##### BRANO DEL DOCUMENTO

Cari utenti del forum, sono un dipendente dell’Agenzia delle Entrate, da tempo seguo con interesse le vicissitudini degli idonei appartenenti alle recenti procedure concorsuali. Il riconoscimento delle giuste ragioni degli idonei (anche se efficace solo per una parte di questi) mi riempie di soddisfazione. Voglio comunque approfittare di un piccolo spazio su questo forum per esternare alcune considerazioni inerenti il paradosso che questa vicenda costituisce.
Innanzitutto, trovo deprimente il fatto che il direttore dell’Agenzia delle Entrate, il dott. Massimo Romano, abbia ripetutamente (ed in più occasioni) voluto giustificare la decisione di non ricorrere alle liste degli idonei delle passate procedure. Tale decisione è stata motivata con la volontà di acquisire esclusivamente dipendenti dotati della necessaria “intelligenza” al fine di contrastare l’evasione fiscale o, per usare le parole dello stesso dott. Romano: “con lo scorrimento integrale delle graduatorie degli idonei si finirebbe per ripiegare su scelte largamente al di sotto di traguardi di eccellenza”.

##########
##### INFORMAZIONI ESTRATTE

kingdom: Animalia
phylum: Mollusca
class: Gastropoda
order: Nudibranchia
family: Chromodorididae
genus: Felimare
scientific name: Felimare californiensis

##########
##### INFORMAZIONI ESTRATTE

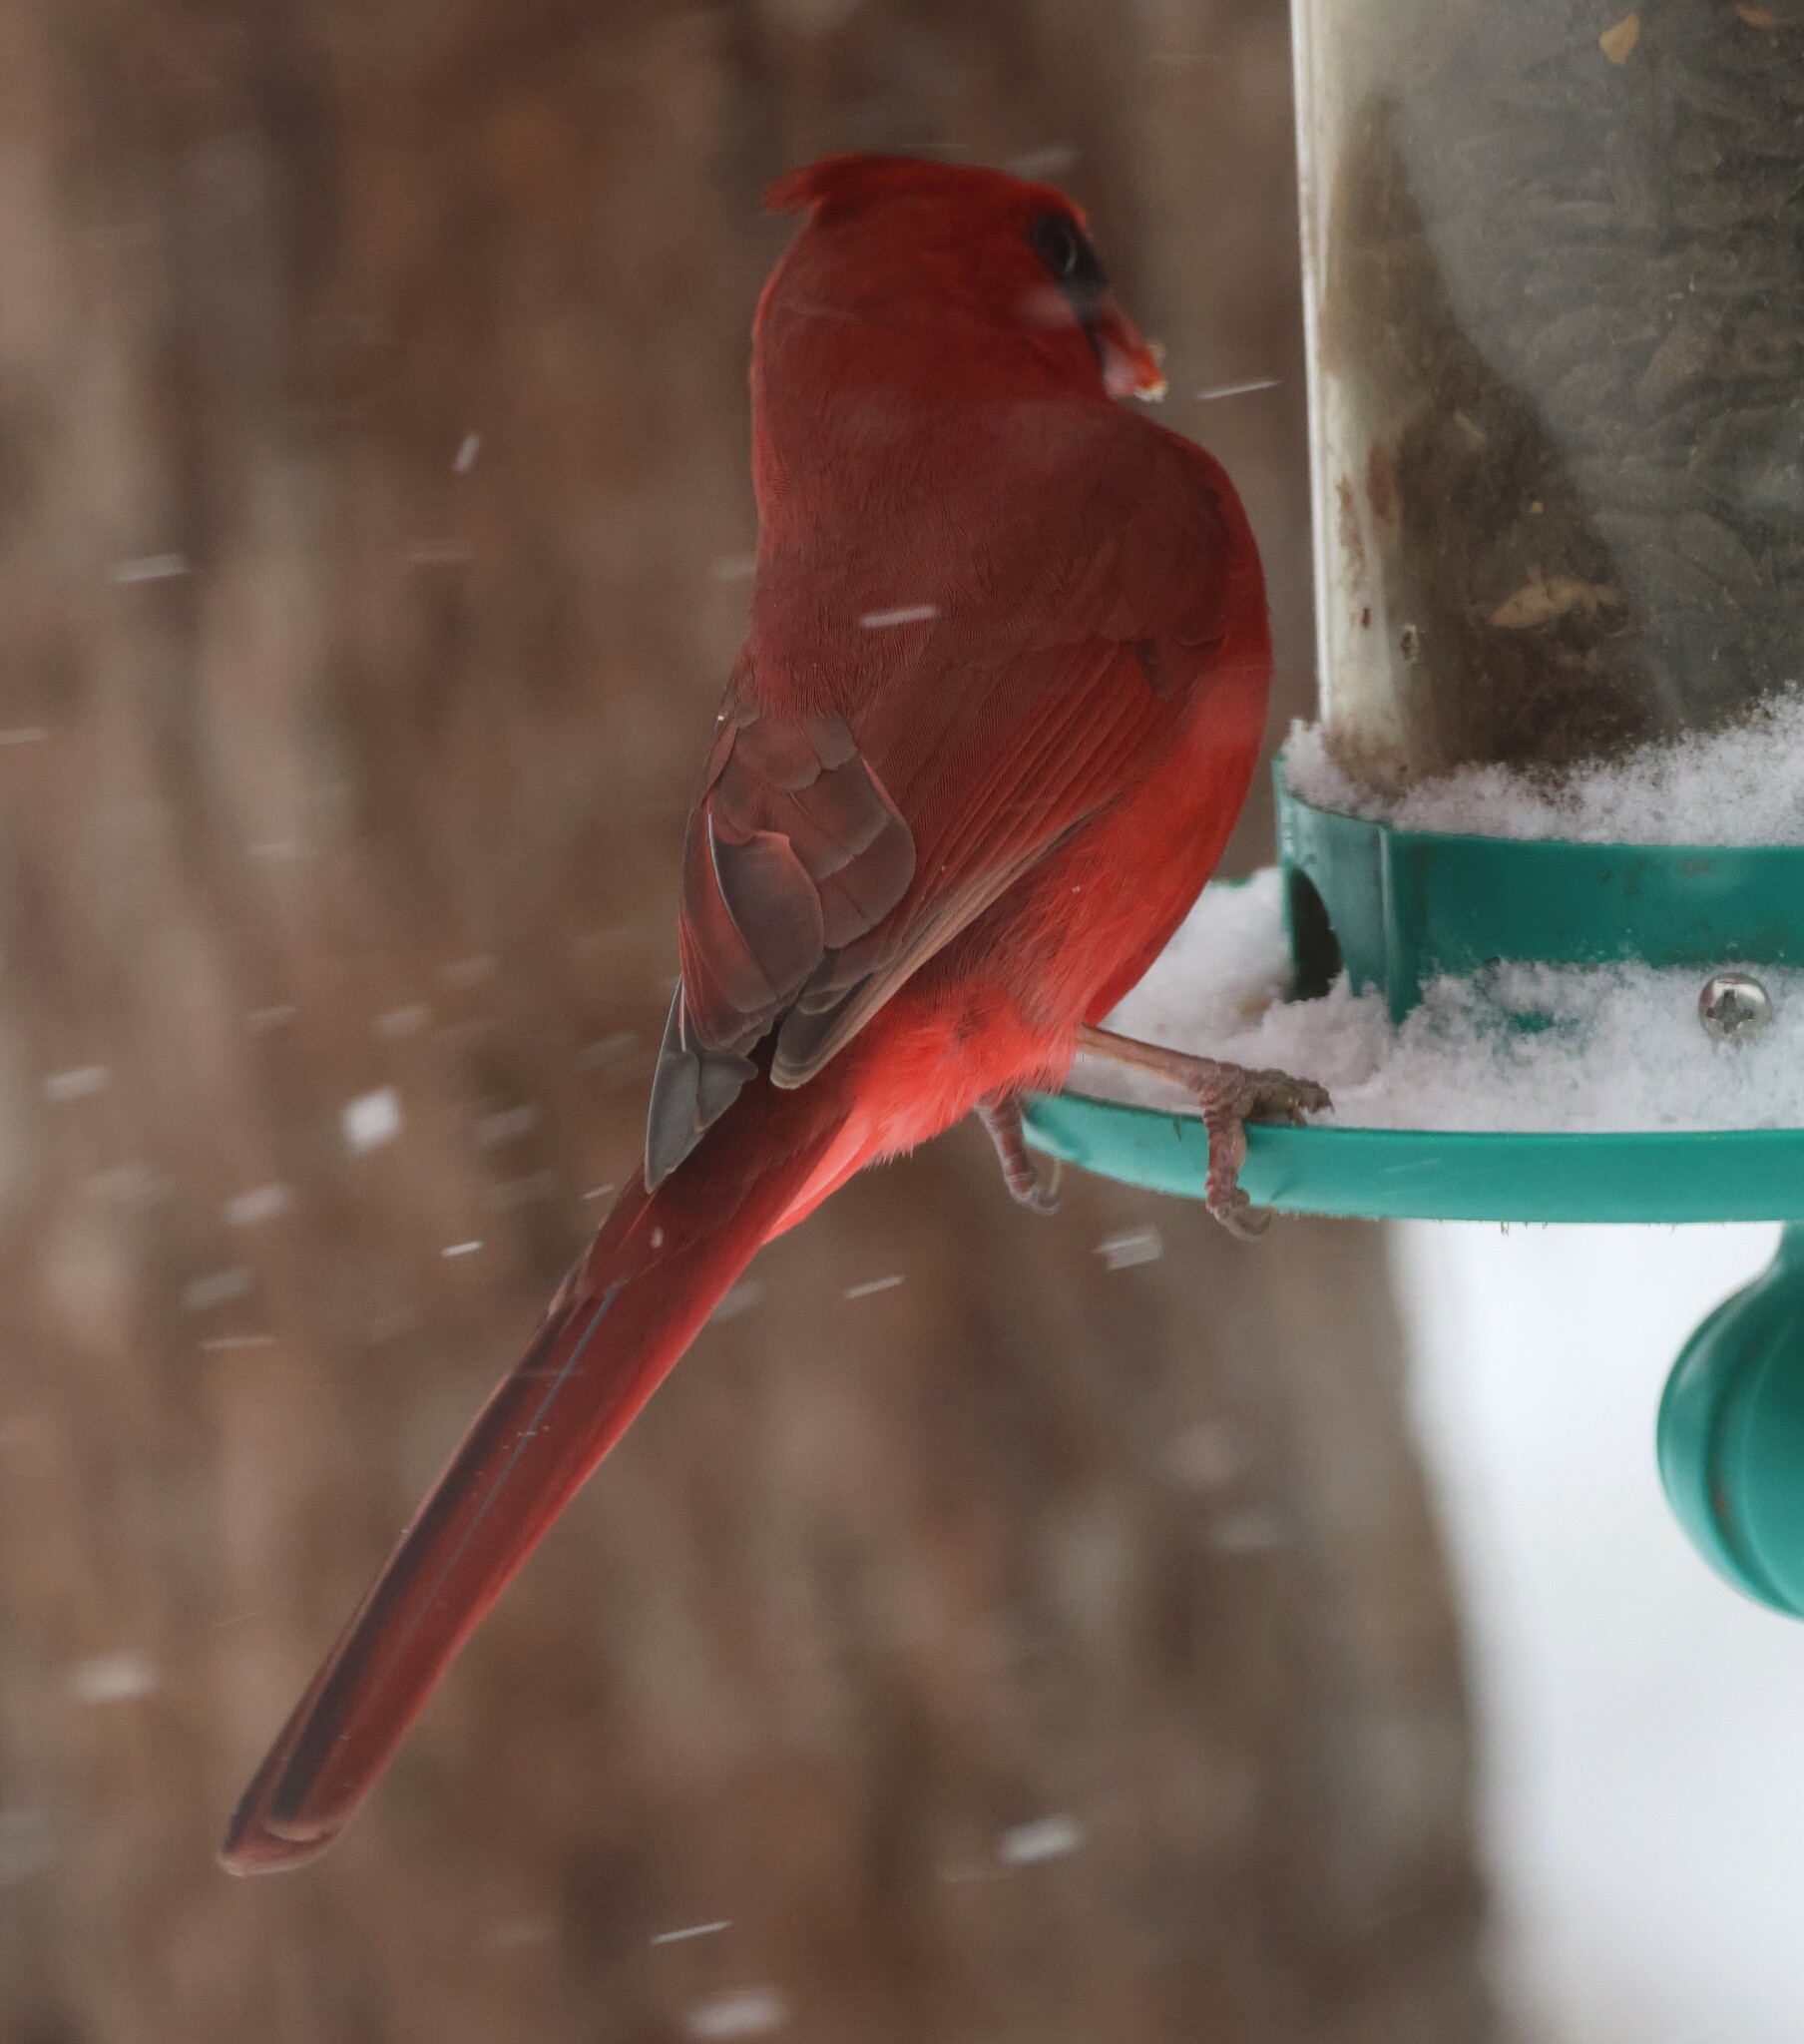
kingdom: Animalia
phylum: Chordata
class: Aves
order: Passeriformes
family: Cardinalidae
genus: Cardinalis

##########
##### INFORMAZIONI ESTRATTE

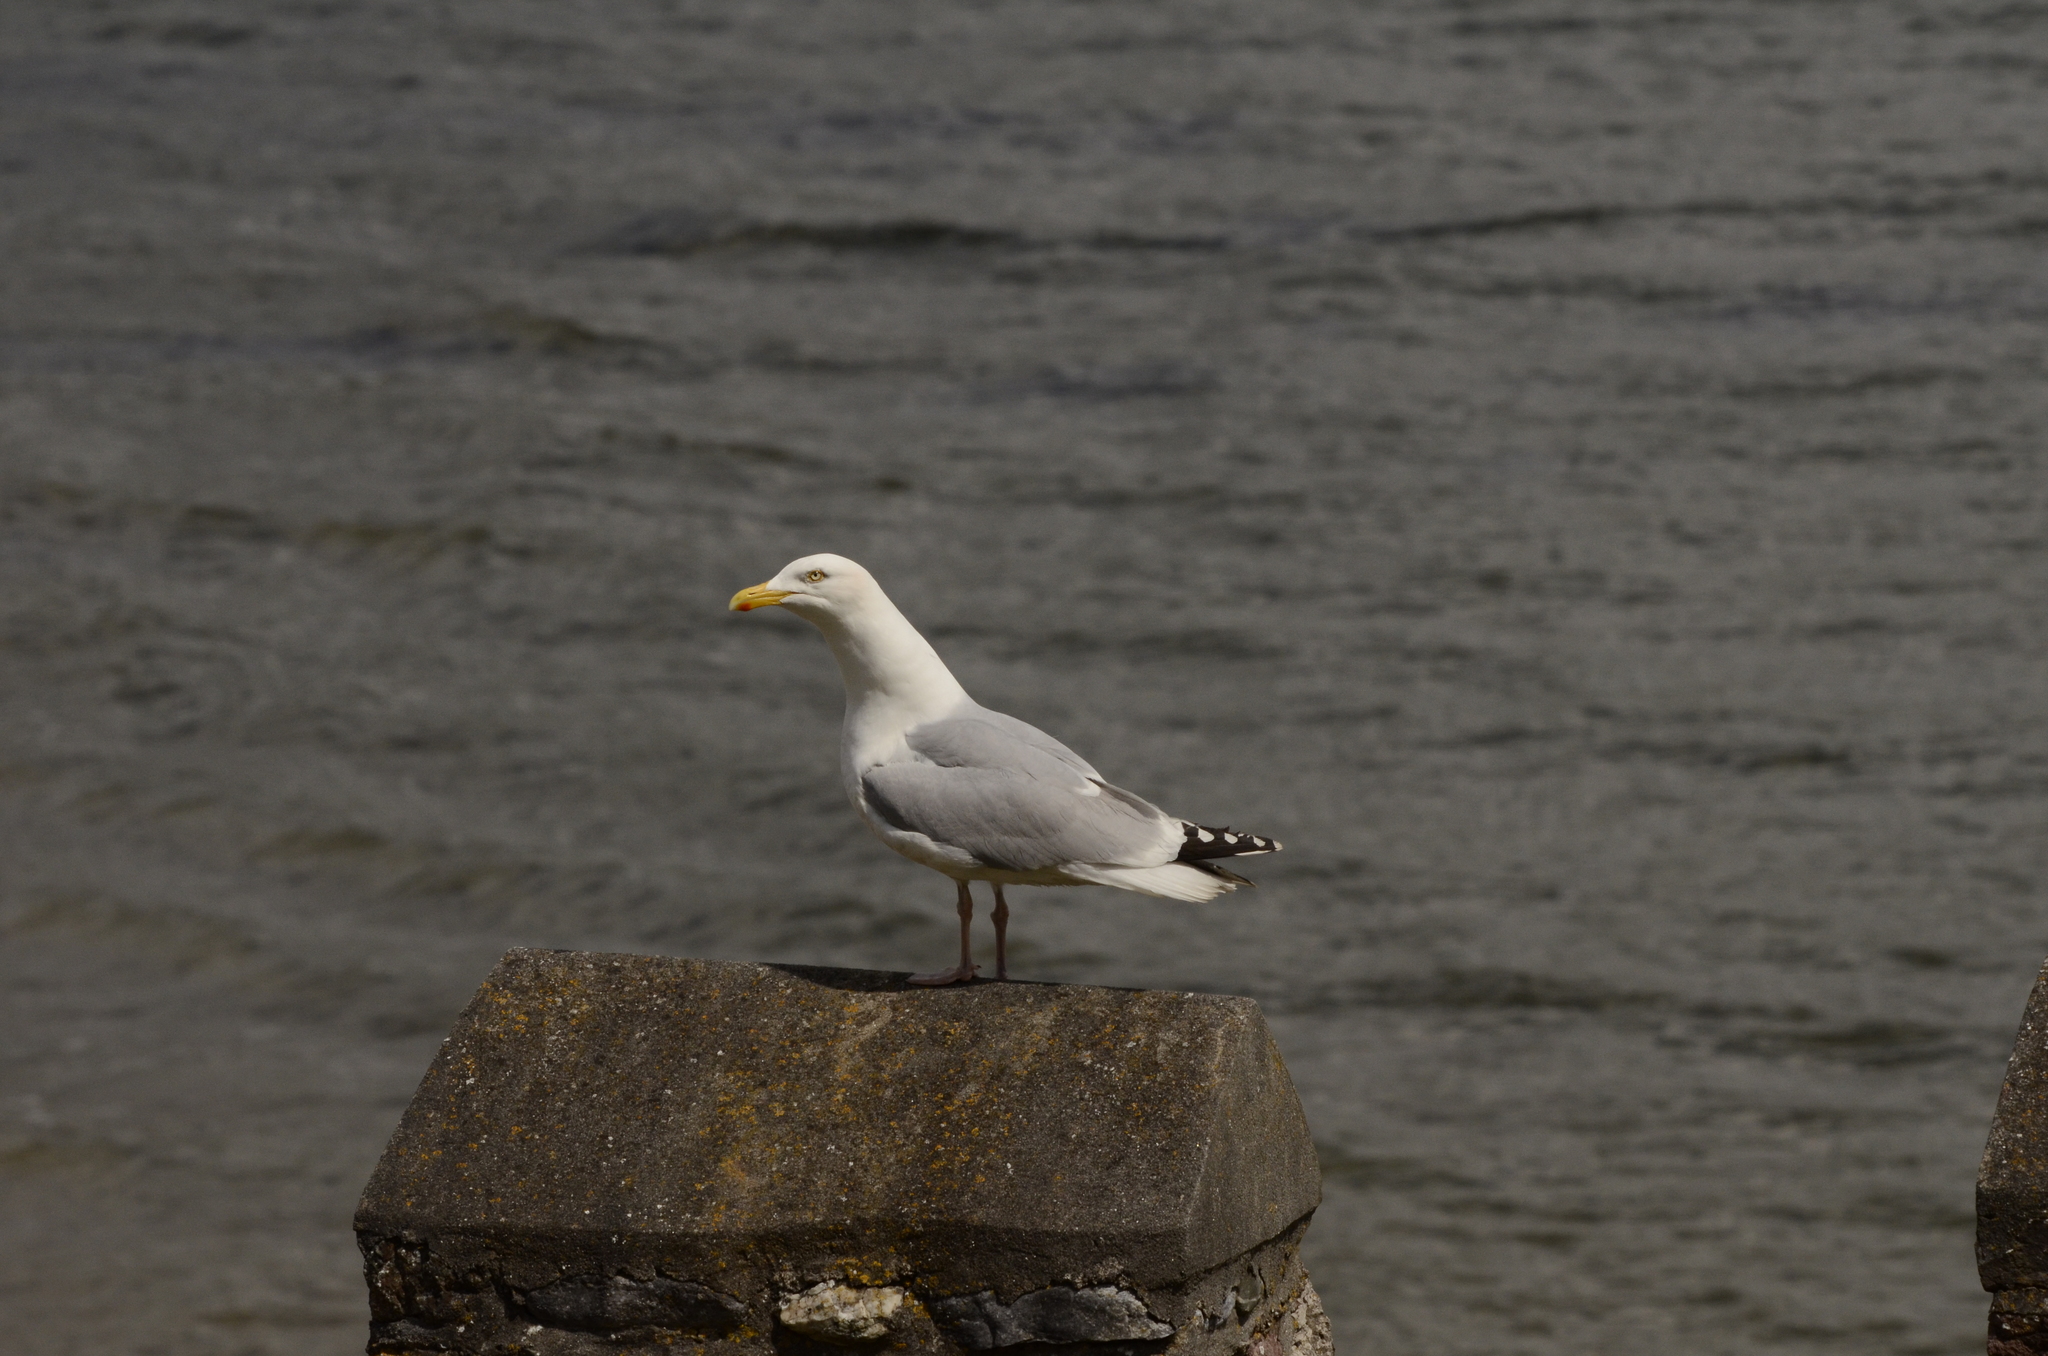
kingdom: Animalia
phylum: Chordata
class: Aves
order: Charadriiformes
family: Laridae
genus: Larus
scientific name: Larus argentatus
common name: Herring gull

##########

COMPITO ASSEGNATO 1: Riassumi in forma più concisa il paragrafo del brano che inizia con "Innanzitutto, trovo deprimente", conservandone i fatti principali.
COMPITO ASSEGNATO 2: Trascrivi fedelmente il tratto del brano che va da "Cari utenti del" fino a "questa vicenda costituisce.".
Si faccia riferimento esclusivamente al brano, non alle voci.

RISPOSTA FINALE 1: L'autore trova deprimente che il direttore dell'Agenzia delle Entrate, dott. Massimo Romano, abbia più volte giustificato la scelta di non ricorrere alle liste degli idonei delle procedure passate. La motivazione addotta è la volontà di assumere solo dipendenti dotati dell'"intelligenza" necessaria a contrastare l'evasione fiscale. Secondo Romano, infatti, lo scorrimento integrale delle graduatorie porterebbe a scelte ben al di sotto di traguardi di eccellenza.

RISPOSTA FINALE 2:
Cari utenti del forum, sono un dipendente dell’Agenzia delle Entrate, da tempo seguo con interesse le vicissitudini degli idonei appartenenti alle recenti procedure concorsuali. Il riconoscimento delle giuste ragioni degli idonei (anche se efficace solo per una parte di questi) mi riempie di soddisfazione. Voglio comunque approfittare di un piccolo spazio su questo forum per esternare alcune considerazioni inerenti il paradosso che questa vicenda costituisce.